Tuesday, Feb. 3, 2009 | 11:36 a.m.
- Plan would give Tropicana creditors ownership stake (1-13-2009)
- Tropicana names president of Vegas resort (1-6-2009)
- Tropicana conservator enters negotiations on N.J. property (9-23-2008)
- New blood helped Tropicana, union heal old wounds (8-27-2008)
Tropicana Entertainment plans to reposition itself as a value-oriented company, and it has hired some help to do so.
The company, which owns Tropicana Las Vegas, is bringing in branding company Hornall Anderson Design Works to help define the Tropicana.
Tropicana Entertainment “plans to elevate its service and value standards” and hopes Hornall Anderson will “help define and deliver a customer experience that appeals to cost-sensitive, value-conscious consumers,” a news release said today.
“It is clear that as people begin digging their way out of the recession, customer service and value are going to be increasingly important in our category,” Riad Shalaby, Tropicana’s chief marketing officer, said in the news release.
The Seattle-based Hornall Anderson Design Works is known for rebranding efforts with retail brands like Jamba Juice, Nordstrom, T-Mobile, Tommy Bahama, The Seattle Supersonics and the Space Needle.

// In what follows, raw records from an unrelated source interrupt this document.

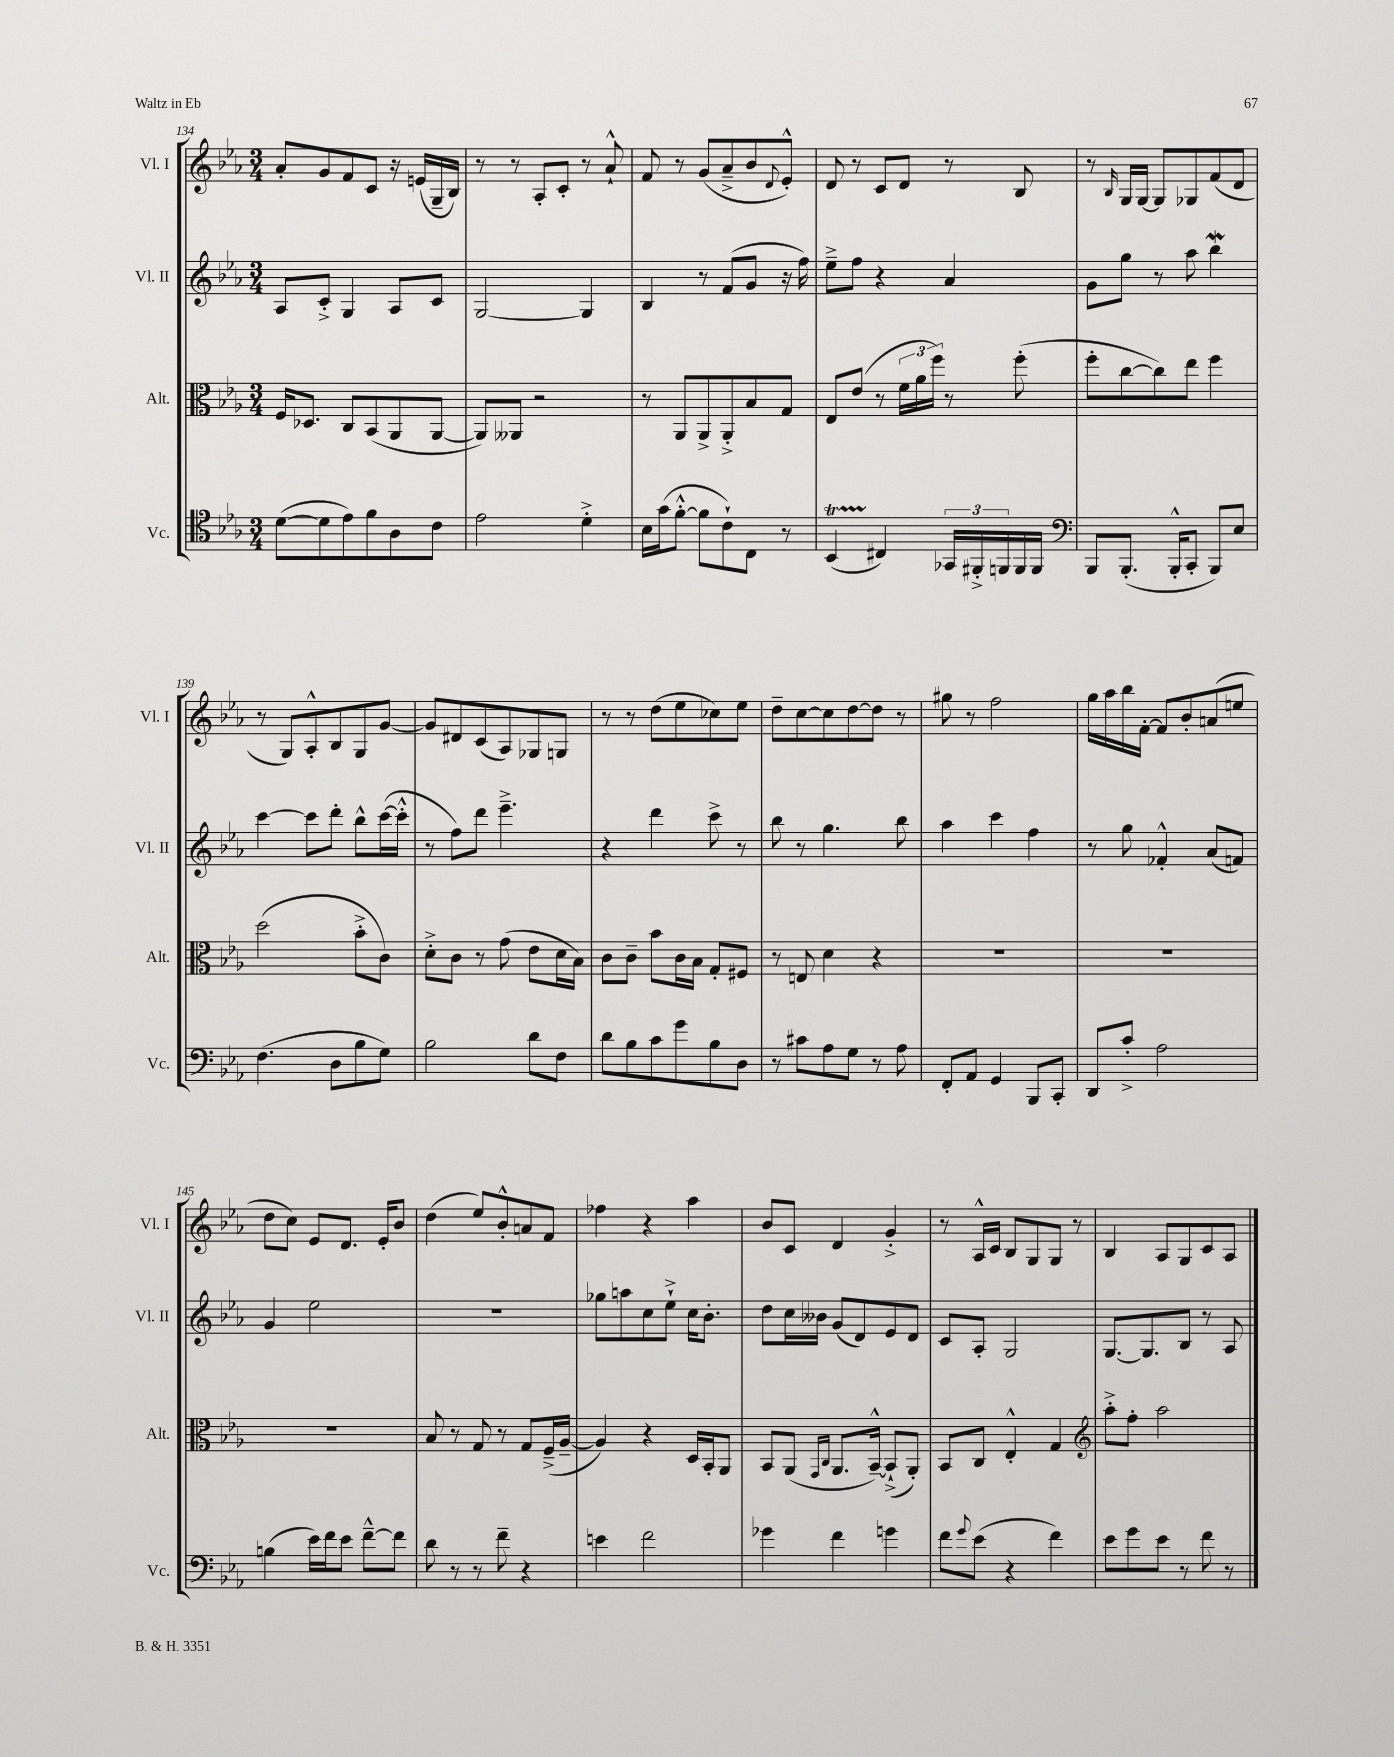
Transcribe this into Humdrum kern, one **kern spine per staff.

**kern	**kern	**kern	**kern
*staff4	*staff3	*staff2	*staff1
*clefC4	*clefC3	*clefG2	*clefG2
*k[b-e-a-]	*k[b-e-a-]	*k[b-e-a-]	*k[b-e-a-]
*M3/4	*M3/4	*M3/4	*M3/4
([8d	16F	8A-	8a-'
.	8.D-	.	.
8d]	.	8c'^	8g
8e-)	8C	4G	8f
8f	(8BB-	.	8c
8A-	8AA-	8A-	16r
.	.	.	(16e
8c	[8AA-	8c	16G~
.	.	.	16B-)
=	=	=	=
2e-	8AA-])	[2G	8r
.	8AA--	.	8r
.	2r	.	8A-'
.	.	.	8c'
4d'^	.	4G]	8r
.	.	.	8a-`^^
=	=	=	=
16B-	8r	4B-	8f
(16g	.	.	.
[8f'^^	8AA-	.	8r
8f]	8AA-^	8r	(8g
8c`)	8AA-'^	(8f	8a-~^
8C	8B-	8g	8b-
.	.	.	8qqd
8r	8G	16r	8e-'^^)
.	.	16ff)	.
=	=	=	=
(4BB-	8E-	8ee-~^	8d
.	(8e-	8ff	8r
4C#)	8r	4r	8c
.	24f	.	8d
.	24a-	.	.
.	24ff)	.	.
24GG-	8r	4a-	8r
24FF#'^	.	.	.
24FF	.	.	.
16FF	(8ff'	.	8B-
16FF	.	.	.
=	=	=	=
*clefF4	*	*	*
8BBB-	8ff'	8g	8r
.	.	.	16qqB-
(8.BBB-'	[8cc	8gg	16G
.	.	.	[16G
.	8cc])	8r	8G]
16BBB-'^^	.	.	.
8CC'	8ee-	8aa-	8G-
8BBB-)	4ff	4bb-	(8f
8E-	.	.	8d
=	=	=	=
(4.F	(2dd	[4ccc	8r
.	.	.	8G)
.	.	8ccc]	8A-'^^
8D	.	8ddd'	8B-
8B-	8b-'^	8bb-^^	8G
8G)	8c)	([16ccc	[8g
.	.	16ccc'^^]	.
=	=	=	=
2B-	8d'^	8r	8g]
.	8c	8ff)	8d#
.	8r	8ddd	(8c
.	(8g	4.eee-~^	8A-)
8d	8e-	.	8G-
8F	16d	.	8G
.	16B-)	.	.
=	=	=	=
8d	8c	4r	8r
8B-	8c~	.	8r
8c	8b-	4ddd	(8dd
8g	16c	.	8ee-
.	16B-	.	.
8B-	8G'	8ccc^	8cc-)
8D	8F#	8r	8ee-
=	=	=	=
8r	8r	8bb-	8dd~
8c#	8E	8r	[8cc
8A-	4d	4.gg	8cc]
8G	.	.	[8dd
8r	4r	.	8dd]
8A-	.	8bb-	8r
=	=	=	=
8FF'	2.r	4aa-	8gg#
8AA-	.	.	8r
4GG	.	4ccc	2ff
8BBB-	.	4ff	.
8CC'	.	.	.
=	=	=	=
8DD	2.r	8r	16gg
.	.	.	16aa-
8c'^	.	8gg	16bb-
.	.	.	[16f'
2A-	.	4f-'^^	8f]
.	.	.	8b-'
.	.	(8a-	(8a
.	.	8f)	8ee
=	=	=	=
(4B	2.r	4g	8dd
.	.	.	8cc)
16e-)	.	2ee-	8e-
16f	.	.	.
8e-	.	.	8.d
[8f~^^	.	.	.
.	.	.	16e-'
8f]	.	.	8b-
=	=	=	=
8d	8B-	2.r	(4dd
8r	8r	.	.
8r	8G	.	8ee-)
8f~	8r	.	8b-'^^
4r	8G	.	8a
.	(16F~^	.	8f
.	[16A-~	.	.
=	=	=	=
4e	4A-])	8gg-	4ff-
.	.	8aa	.
2f	4r	8cc	4r
.	.	8ee-`^	.
.	16D	16cc	4aa-
.	16BB-'	8.b-'	.
.	8AA-	.	.
=	=	=	=
4g-	8BB-	8dd	8b-
.	(8AA-	16cc	8c
.	.	16b--	.
.	16qqGG	.	.
.	16qqC	.	.
4f	8.AA-	(8g	4d
.	.	8d)	.
.	[16BB-~^^)	.	.
4g	(8BB-`^]	8e-	4g'^
.	8AA-')	8d	.
=	=	=	=
8f	8BB-	8c	8r
8qqg	.	.	.
(8e-	8C	8A-'	16A-^^
.	.	.	16c
4r	4E-'^^	2G	8B-
.	.	.	8G
4f)	4G	.	8G
.	.	.	8r
=	=	=	=
*	*clefG2	*	*
8e-	8aa-'^	[8.G	4B-
8g	8ff'	.	.
.	.	8.G]	.
8e-	2aa-	.	8A-
8r	.	8B-	8G
8f	.	8r	8c
8r	.	8A-	8A-
==	==	==	==
*-	*-	*-	*-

Tropicana Entertainment has dealt with turmoil in recent years, from financial problems to leadership shifts to quality issues.
Rooms have been left without renovations for decades and in April 2008, fliers were found for housekeeping workers offering a $25 bounty for bedbugs brought in alive.
Last month, the hotel announced the end of its legendary topless review "Les Folies Bergere," which had graced the Tropicana stage since 1959.
In May 2008, Tropicana Entertainment filed for Chapter 11 bankruptcy after it defaulted on nearly $2.7 billion in bonds. The company lost its biggest asset when the New Jersey Casino Control Commission voted December 2007 not to renew the Tropicana’s casino license. Tropicana Entertainment said without the New Jersey property, it couldn’t afford to pay its debt.
The company began negotiations with the Cordish Company in September 2008 to purchase the Tropicana Atlantic City for $700 million but the sale has been stalled.